__Excerto do documento__:
:::::
Chegou o dia. O professor Marcelo Rebelo de Sousa vai dar nesta quinta-feira a última aula. Será na sua Faculdade de Direito e marcará a abertura do ano lectivo da Universidade de Lisboa, onde foi aluno e docente.

O anúncio foi feito a 17 de Agosto. A cerca de dois meses de completar 70 anos, o actual Presidente da República aceitou o convite do reitor para colocar fim à sua longa carreira docente.

Não será um dia fácil para Marcelo, pois nunca escondeu que o seu amor pelo ensino esteve sempre acima de tudo o resto, mesmo da política. Mas Marcelo, já depois de eleito Presidente, nunca deixou de dar “aulas”, agora para auditórios mais vastos e de matérias variadas. E mesmo colocando fim à sua carreira oficial, vai, por certo, continuar a faze-lo. “O professor”, como muitos ainda lhe chamam de norte a sul do país, continuará sempre a ser “o professor”.
:::::
__Dados registados__:

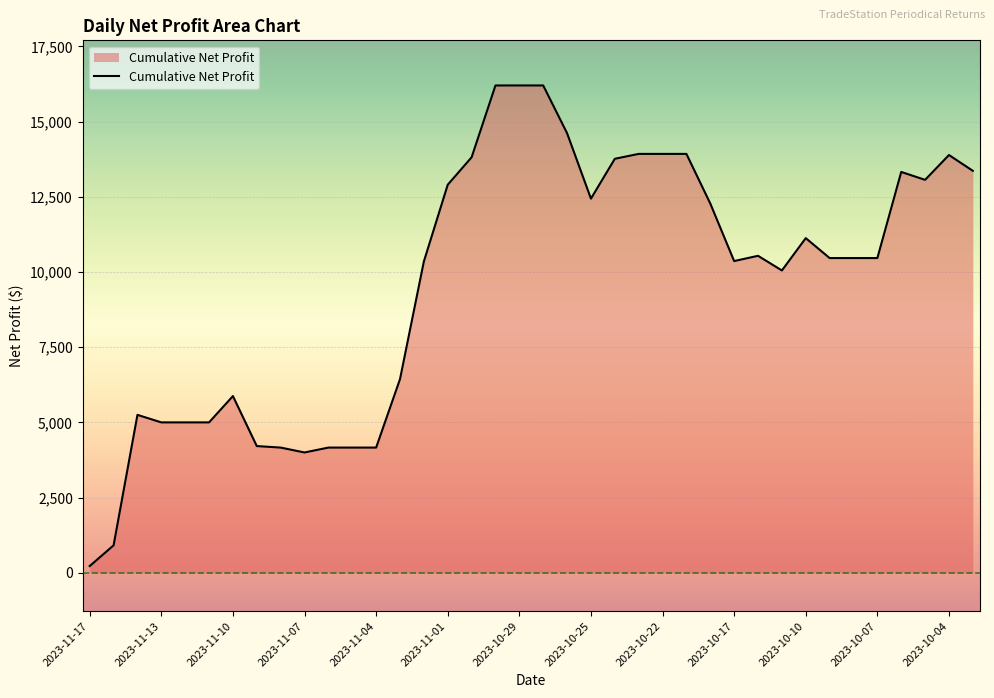

How many values are below 10462?

17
:::::
__Lista de atividades__:
**a)** Reescreva de forma mais breve o parágrafo do texto sobre a última aula de Marcelo Rebelo de Sousa que começa por «O anúncio foi feito», mantendo os factos principais.
**b)** Reproduza sem alterações o trecho do texto sobre a última aula de Marcelo Rebelo de Sousa que começa em "O anúncio foi" e segue até "longa carreira docente.".

__Lista de soluções__:
**a)** A 17 de Agosto, foi anunciado que o actual Presidente da República aceitou o convite do reitor para terminar a sua longa carreira docente, a cerca de dois meses de completar 70 anos.

**b)**
O anúncio foi feito a 17 de Agosto. A cerca de dois meses de completar 70 anos, o actual Presidente da República aceitou o convite do reitor para colocar fim à sua longa carreira docente.